Problem details
Quote the following lines word for word, omitting the pictures from your reply.

##### Provided records

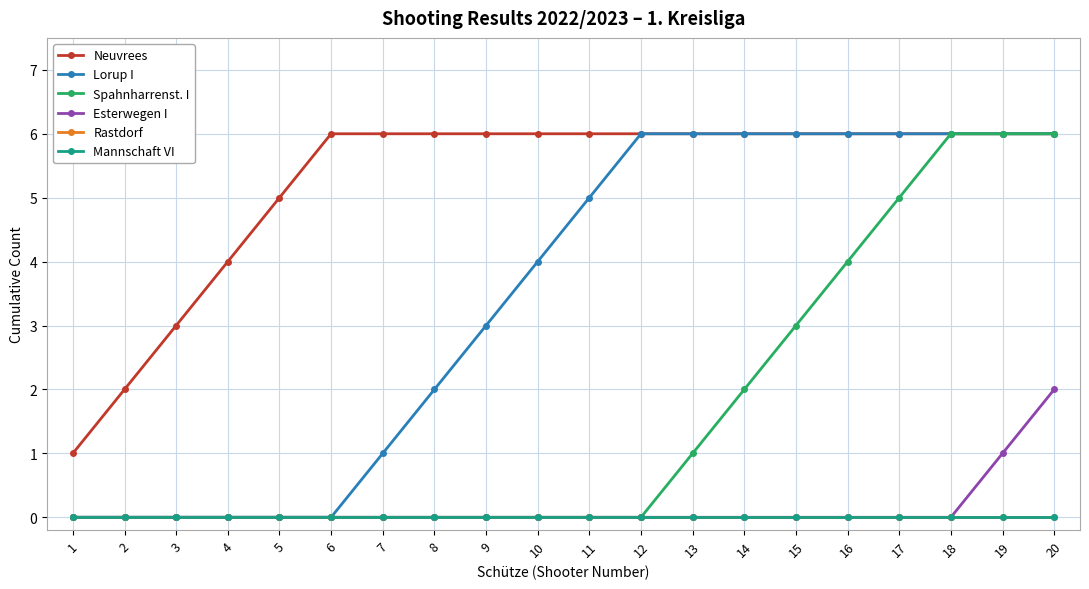

What is the sum of the Spahnharrenst. I values at 14 and 17?

7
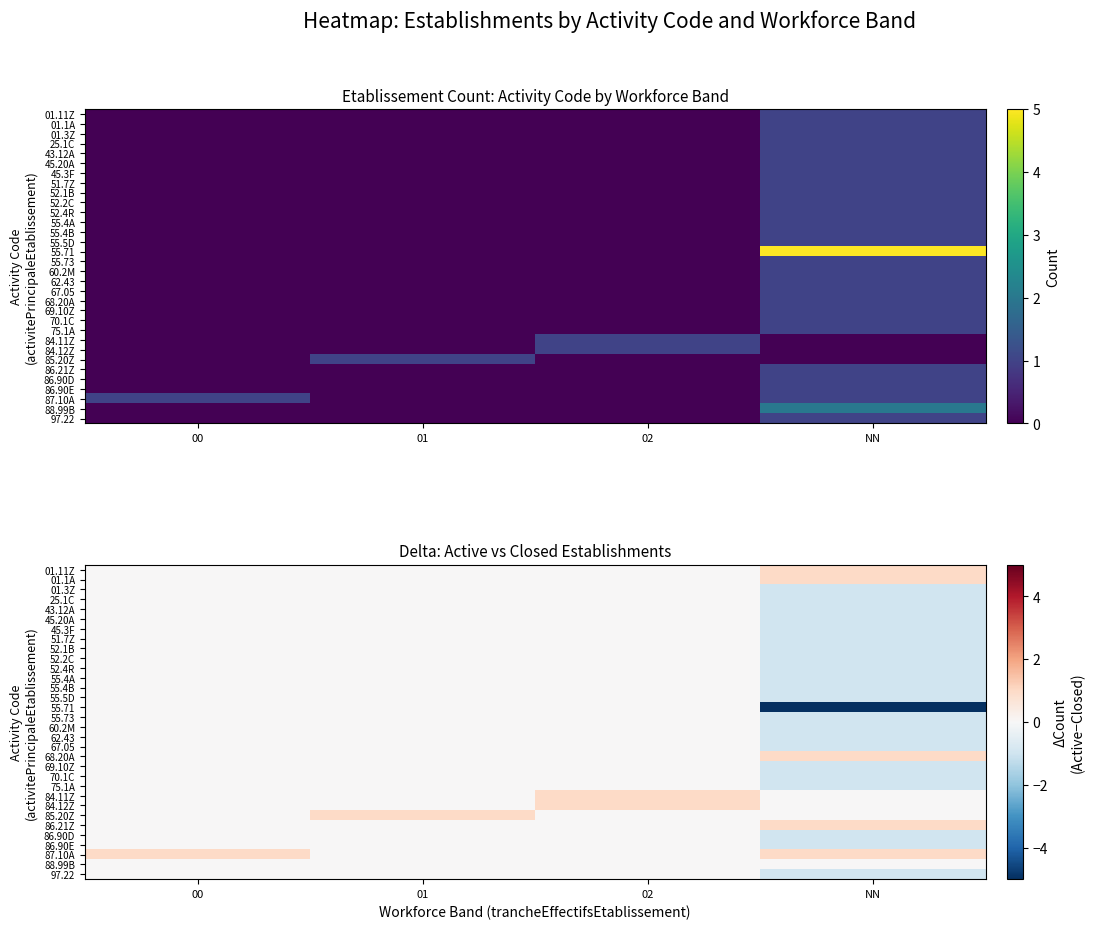

At how many categories does at least one series exceed -2?

4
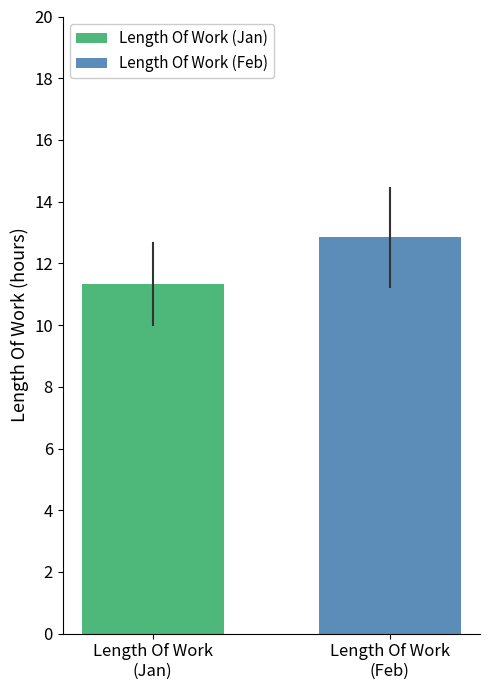

List the series in order of their peak value, highest first.

Length Of Work (Feb), Length Of Work (Jan)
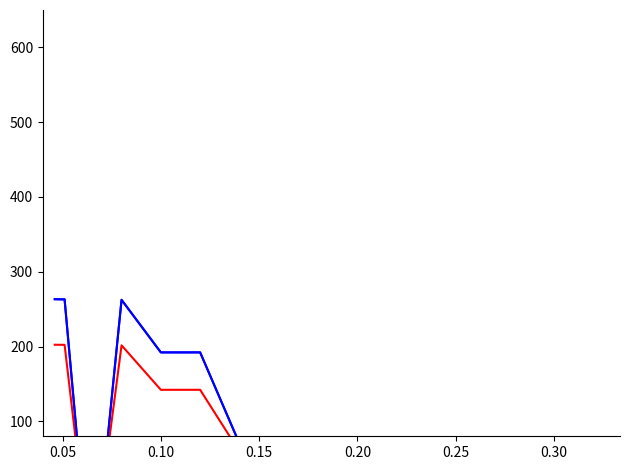

What is the sum of all AFORO INICIAL values?

1579.5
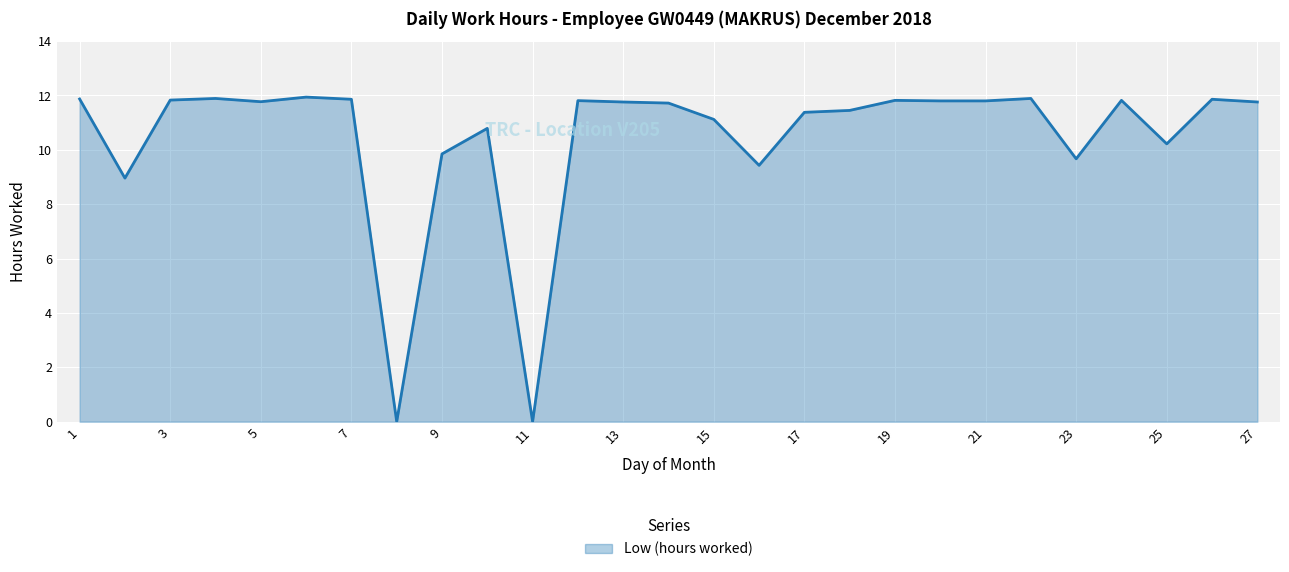

What is the greatest value displayed?

11.9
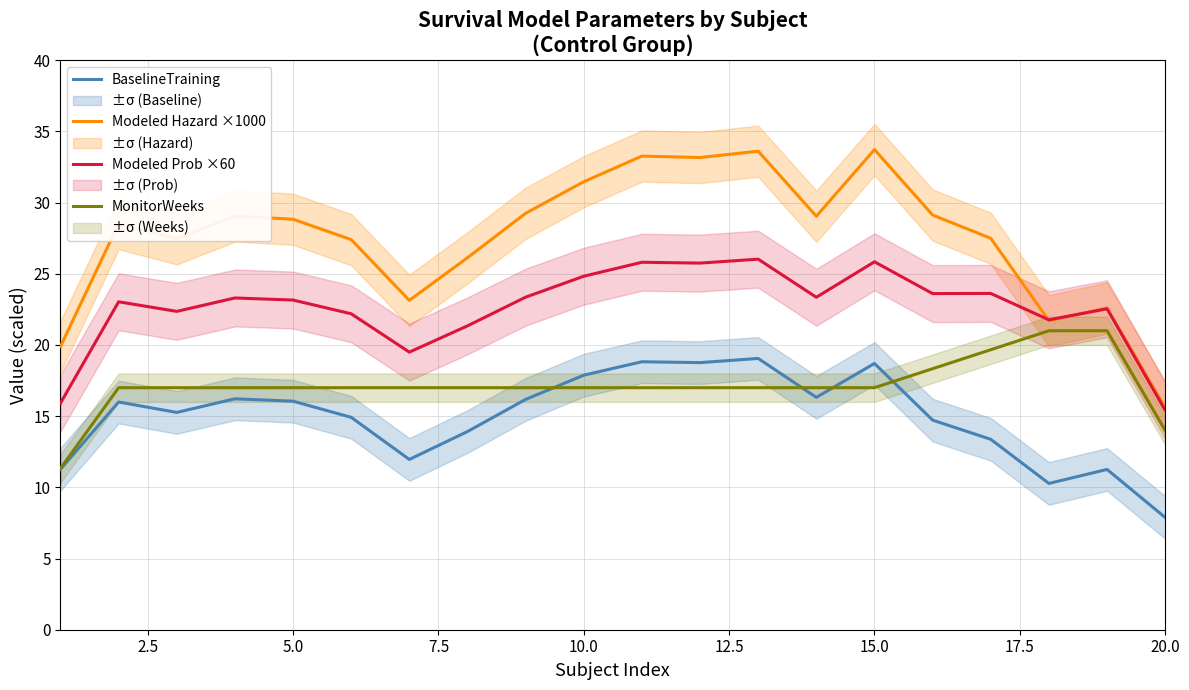

What is the lowest value of the Modeled Prob ×60 series?

15.4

##########

Answer box
What is the sum of the Spahnharrenst. I values at 14 and 17?

7

At how many categories does at least one series exceed -2?

4

List the series in order of their peak value, highest first.

Length Of Work (Feb), Length Of Work (Jan)

What is the sum of all AFORO INICIAL values?

1579.5

What is the greatest value displayed?

11.9

What is the lowest value of the Modeled Prob ×60 series?

15.4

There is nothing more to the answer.